Forget Why, How About When?
When did they make it? We don’t know that either. You can date the trees that are growing on top of these things, but you can’t date when someone put the rocks there. And the turtle cairn, that’s on a solid ledge foundation, the same with the big stone cairn. So they are going to stay there. We just don’t know when these things were built. The written history of the Colonists only meshes with the oral history of the Native Americans for a brief moment in the recent past. We just don’t know when these things were built.
Abundance, Seen and Unseen
And you pick up little artifacts, small things that could have been a tool. When you pick up an arrow head, you know it was man made. There used to be a lot of them. And we’re still finding things, like yesterday, when I was down with the Hopkinton Land Trust group, doing a little trimming in Tomaquag on the other side of Collins. There was a lot of stuff I’ve never seen.
Years ago, I was putting a water line in through the field, and there was a pile of stone a foot underneath the soil, which went down three feet, because that was how deep I was setting the water line. Somebody put those rocks there, besides Nature. It just happened to be where I was coming through with the water and I hit it.
What was the purpose of that deliberate pile of rocks? There was nothing out there that needed a dry well. And that pile would be inadequate for that purpose.
That also is right along side the King’s Road, which more than likely was built on top of an old Indian Trail, which maybe was a game trail before that. So we have all these “IFS”, “WHENS”, and “WHATS” surrounding these things we find today.
How many years did it take to build up two feet of topsoil to cover over that pile of stone I hit with my pipe line? And over there, it’s a level field. It had to take a lot of time to change and bury those rocks. It’s a flood plain, maybe the Valley dropped a lot of silt. Things change.
Like this little spot here where we are talking, it was just dirt. Then the Milk House was built to expand the old barn. Now the old barn is gone. The milk house is gone We are now sitting in a rest area for people that changed into a hummingbird cafeteria. The silos that were over here are gone.
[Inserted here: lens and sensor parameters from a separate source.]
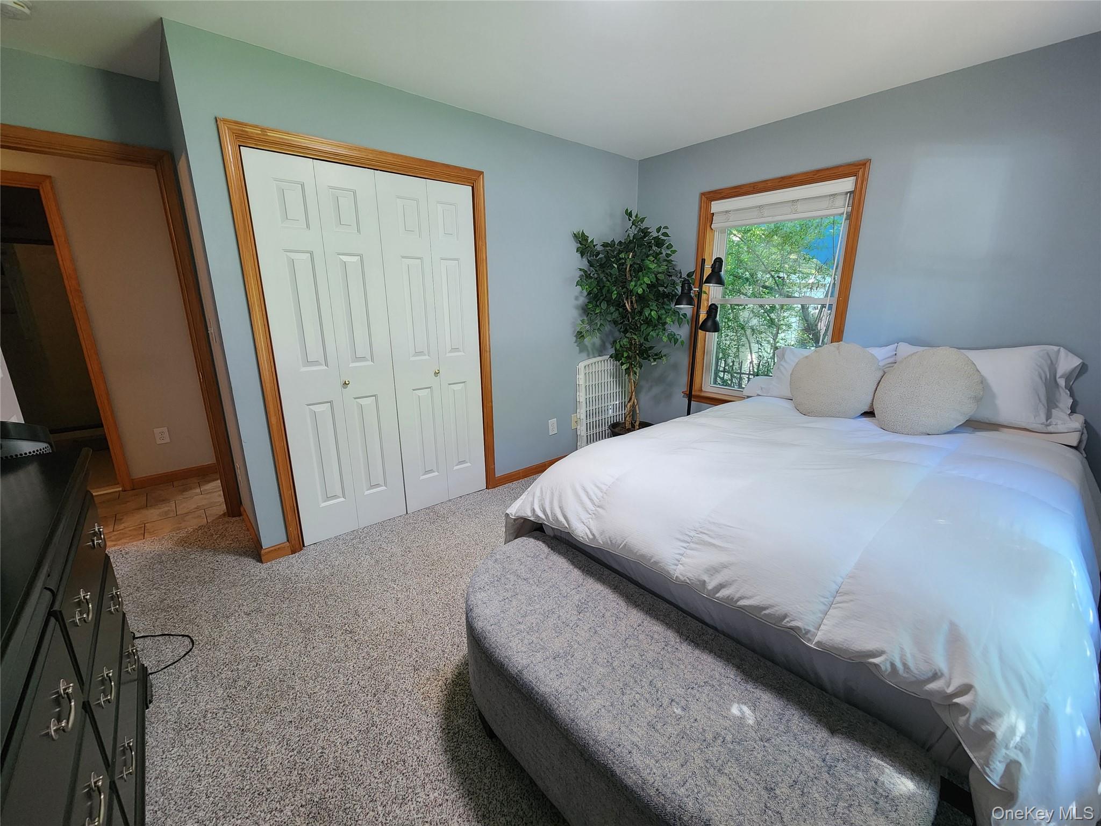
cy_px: 413
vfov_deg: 89.9
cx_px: 550
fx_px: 413
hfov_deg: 106.2
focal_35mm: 13
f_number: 2.2
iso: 320
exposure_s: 1/40
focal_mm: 2.2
The wood shed is gone. The corn crib is gone…
Our home today was a new house in the 1850’s, but the old barn was much older than that. Looking at the foundation under our house, there was another house here, before, before…
Then you go back to the Native Americans. Whatever they had when they were here, they had to have a place to sleep. Where did they live? We know they moved in harmony with the rhythm of the Sun, Moon, Stars and Seasons. But where did these thousands of people live? We can see their hands all around us, but can we say “This Is Where They Lived.” We have Theories.
Like the stones you see up on a boulder. If you wanted to lay down there, you’d pick them up and put them out of the way on top of the big rock.
Some places you have boulder after boulder with stones on top, little tiny stones where maybe they cultivated.
Their life was going on for centuries all around here, but you don’t know the “When” for any specific event or artifact. All we have is our theories
Those big boulders are glacial erratics, and they have been here for ten thousand years. And sometime between then and now, someone came along and made these objects or picked up those stones and set them just so for a reason. Even big boulders, like this table, would become a man made thing when they placed a semi circle of rocks around that boulder, and roofed it over with flat stones to become “What?”. Always there is “Before”, a “What?” and a “Why?”